Planning for the Future Today
You might be thinking that it’s crazy to open retirement accounts for kids when your own retirement is under funded. Don’t stop reading just because you don’t understand the benefits of saving for retirement for children. Saving for retirement for children is easier than you think.
As a parent, you want to give your children every opportunity for success in life. One way to do that is by helping them start saving for retirement as early as possible. Early retirement planning for children might seem like overkill, but in reality it can make your kid a multi-millionaire.
There are several different types of retirement accounts for kids, each with their own unique benefits. In this post, we’ll look at the different options and explain how to legally fund retirement accounts for kids.
In addition, starting a retirement account for your child can help them build a strong foundation for financial security in the future.
I am not a financial advisor. Please consult with a qualified financial professional to see how these ideas fit in your situation.
Time Equals Money
First, let’s talk about the benefits of starting a retirement account for your child. The power of compound interest is truly remarkable.

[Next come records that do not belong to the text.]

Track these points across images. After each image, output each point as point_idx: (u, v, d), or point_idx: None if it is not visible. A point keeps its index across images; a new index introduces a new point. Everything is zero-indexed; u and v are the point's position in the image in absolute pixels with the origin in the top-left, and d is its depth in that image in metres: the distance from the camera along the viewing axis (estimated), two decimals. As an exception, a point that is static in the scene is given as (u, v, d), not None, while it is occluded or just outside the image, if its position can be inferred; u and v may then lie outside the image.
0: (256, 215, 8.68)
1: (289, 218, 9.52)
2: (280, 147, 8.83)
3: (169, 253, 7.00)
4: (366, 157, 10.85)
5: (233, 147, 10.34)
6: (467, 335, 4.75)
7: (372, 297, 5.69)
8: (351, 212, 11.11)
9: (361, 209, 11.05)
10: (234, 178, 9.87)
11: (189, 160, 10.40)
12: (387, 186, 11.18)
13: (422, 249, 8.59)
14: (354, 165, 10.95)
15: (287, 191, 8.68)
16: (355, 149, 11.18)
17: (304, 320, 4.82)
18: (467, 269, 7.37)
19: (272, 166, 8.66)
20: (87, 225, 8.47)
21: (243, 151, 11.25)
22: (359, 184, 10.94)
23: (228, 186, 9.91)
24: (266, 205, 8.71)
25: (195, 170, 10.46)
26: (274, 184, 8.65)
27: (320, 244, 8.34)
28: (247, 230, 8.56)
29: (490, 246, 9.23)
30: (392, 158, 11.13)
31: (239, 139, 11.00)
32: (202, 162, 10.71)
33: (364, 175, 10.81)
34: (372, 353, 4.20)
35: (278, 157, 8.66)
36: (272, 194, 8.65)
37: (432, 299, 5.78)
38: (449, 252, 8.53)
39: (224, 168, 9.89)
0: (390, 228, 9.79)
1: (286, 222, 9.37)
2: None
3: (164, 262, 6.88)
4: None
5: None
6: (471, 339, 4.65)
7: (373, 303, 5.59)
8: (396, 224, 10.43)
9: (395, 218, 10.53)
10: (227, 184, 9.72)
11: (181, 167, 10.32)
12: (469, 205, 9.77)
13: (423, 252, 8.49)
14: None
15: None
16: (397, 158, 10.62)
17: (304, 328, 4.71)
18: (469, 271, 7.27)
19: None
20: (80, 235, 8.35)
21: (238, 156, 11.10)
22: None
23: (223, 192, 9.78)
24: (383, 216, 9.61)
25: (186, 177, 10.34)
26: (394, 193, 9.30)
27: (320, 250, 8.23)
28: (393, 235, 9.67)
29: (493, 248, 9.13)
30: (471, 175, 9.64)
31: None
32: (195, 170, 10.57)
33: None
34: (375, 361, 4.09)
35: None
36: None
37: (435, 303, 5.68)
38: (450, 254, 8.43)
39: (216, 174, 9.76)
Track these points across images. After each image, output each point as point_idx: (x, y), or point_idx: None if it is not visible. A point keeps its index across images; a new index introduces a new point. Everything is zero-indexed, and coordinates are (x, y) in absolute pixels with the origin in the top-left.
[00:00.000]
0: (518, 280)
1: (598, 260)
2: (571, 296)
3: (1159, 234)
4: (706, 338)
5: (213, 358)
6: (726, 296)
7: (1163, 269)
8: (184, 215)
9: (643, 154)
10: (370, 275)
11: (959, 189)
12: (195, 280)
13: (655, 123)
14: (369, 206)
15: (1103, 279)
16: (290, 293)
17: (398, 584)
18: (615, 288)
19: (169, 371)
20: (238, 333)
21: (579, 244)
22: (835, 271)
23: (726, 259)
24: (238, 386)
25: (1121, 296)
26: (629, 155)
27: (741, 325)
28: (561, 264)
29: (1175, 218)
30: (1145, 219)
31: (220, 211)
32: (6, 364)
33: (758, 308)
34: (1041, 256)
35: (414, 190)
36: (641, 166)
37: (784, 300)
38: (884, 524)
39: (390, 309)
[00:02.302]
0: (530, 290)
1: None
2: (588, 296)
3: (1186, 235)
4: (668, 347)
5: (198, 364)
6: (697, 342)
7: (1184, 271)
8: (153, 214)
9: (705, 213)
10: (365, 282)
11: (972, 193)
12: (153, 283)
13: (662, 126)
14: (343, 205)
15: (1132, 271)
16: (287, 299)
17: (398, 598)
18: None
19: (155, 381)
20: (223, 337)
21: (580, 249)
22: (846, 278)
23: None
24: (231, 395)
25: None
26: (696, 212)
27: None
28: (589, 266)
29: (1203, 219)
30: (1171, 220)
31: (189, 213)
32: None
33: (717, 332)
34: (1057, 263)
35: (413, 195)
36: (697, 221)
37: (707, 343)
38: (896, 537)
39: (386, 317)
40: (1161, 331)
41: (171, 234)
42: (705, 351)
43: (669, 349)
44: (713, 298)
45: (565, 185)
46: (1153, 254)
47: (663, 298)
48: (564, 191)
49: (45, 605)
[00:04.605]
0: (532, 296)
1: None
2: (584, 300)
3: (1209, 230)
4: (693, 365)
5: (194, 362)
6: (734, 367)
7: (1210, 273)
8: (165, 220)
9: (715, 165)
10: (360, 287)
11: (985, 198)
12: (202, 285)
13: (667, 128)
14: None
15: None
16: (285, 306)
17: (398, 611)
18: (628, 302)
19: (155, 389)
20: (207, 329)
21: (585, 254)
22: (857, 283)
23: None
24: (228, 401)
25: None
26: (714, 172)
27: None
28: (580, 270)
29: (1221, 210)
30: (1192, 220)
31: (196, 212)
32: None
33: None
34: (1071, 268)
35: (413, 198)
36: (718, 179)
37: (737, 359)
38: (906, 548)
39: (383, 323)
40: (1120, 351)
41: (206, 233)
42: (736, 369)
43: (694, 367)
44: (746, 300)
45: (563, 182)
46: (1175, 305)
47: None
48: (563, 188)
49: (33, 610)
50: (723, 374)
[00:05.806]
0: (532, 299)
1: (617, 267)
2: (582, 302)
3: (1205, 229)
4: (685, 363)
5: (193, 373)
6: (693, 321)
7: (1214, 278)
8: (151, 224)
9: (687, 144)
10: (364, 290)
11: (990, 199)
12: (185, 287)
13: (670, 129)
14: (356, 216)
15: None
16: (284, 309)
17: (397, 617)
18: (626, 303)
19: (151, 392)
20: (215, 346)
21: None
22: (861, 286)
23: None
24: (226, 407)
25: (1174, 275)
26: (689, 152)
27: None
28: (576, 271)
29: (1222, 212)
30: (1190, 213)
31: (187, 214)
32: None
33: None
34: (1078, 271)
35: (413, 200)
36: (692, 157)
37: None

The earlier your child starts saving, the more time their money has to grow. This means that even small contributions can add up to a significant sum over time.
If your child begins baby modeling at the age of one, they only need to contribute $163 per month in order to retire with 10 million dollars. You read that right. For only $163 per month for 65 years, your child will have contributed $127,099 and the rest is INTEREST!
The golden number I’m aiming for in my retirement account is 10 million dollars. It is commonly understood that you can withdraw 3% per year and live off the interest without ever affecting the principal. If you have a 10 million dollar nest egg you can pay yourself $300,000 per year and still always have 10 million dollars.
It might seem impossible for you to reach 10 million dollars in your account, but your minor children still have time. The additional years of compounding interest are the magic formula to changing their financial future.
In fact, if your child were to earn and contribute $500 per month from birth until 59.5 (the legal age which dispersments can be drawn from an IRA), that account could have an estimated 18 million dollars! Wait until age 65 and you’re looking at potentially over 29 million dollars!
Retirement Accounts for Kids
All funds put into a retirement account are required to be earned income. This means that your child has toin some way earn the funds based on the IRS definition. Allowance money, gifted funds, or found money are not allowed to be deposited into retirement accounts.
There are several types of retirement accounts available for kids. The most popular options include:
- Roth IRA: This type of account is funded with after-tax dollars, which means that contributions are not tax-deductible. However, the money in the account grows tax-free, and withdrawals in retirement are also tax-free.
- Traditional IRA: This type of account is funded with pre-tax dollars, which means that contributions may be tax-deductible. However, withdrawals in retirement are taxed as ordinary income.
- UTMA/UGMA: UTMA (Uniform Transfers to Minors Act) and UGMA (Uniform Gifts to Minors Act) accounts are custodial accounts that allow parents to transfer assets to a child without setting up a trust. These accounts are typically for a child’s education rather than retirement, however the money can be used for any purpose once the child reaches the age of majority.
Retirement Savings for Minors
As a parent, you can legally fund a retirement account for your child by encouraging them to earn income. Business owners can legally hire their own children so long as they actually work for the income.
Kids can walk dogs, create a product, baby-sit, mow lawns, have a paper route, model, or anything else their imagination comes up with. Make sure that whatever your child does, there is a paper trail and it is legal for them to engage in that work.
As you can see all over my blog and social media, my children model for my business. I hired them to actively participate in branding shoots, travel photography, and experiences while being photographed. In exchange they are compensated and those funds are directed to their ROTH IRA.
There are limits on how much you can contribute each year, but these limits are usually quite high. I won’t get overly specific in this article because the correct information changes from year to year.
I am not a financial advisor. Please consult with a qualified financial professional to see how these ideas fit in your situation.
Generational Wealth Building
Starting a retirement account for your child is a great way to help them build a strong foundation for financial security in the future. The earlier you start, the more time their money has to grow, and the greater the potential for compound interest to work in their favor.
Once investments get large enough to live off of the interest, your future generations gain freedom. They will be free to pursue their passions instead of spending time fighting for financial security. You will create an entirely new kind of legacy for your family.
Taking action on saving for retirement for children is something even generations you won’t be alive to meet, will benefit from. Start planning for their future today.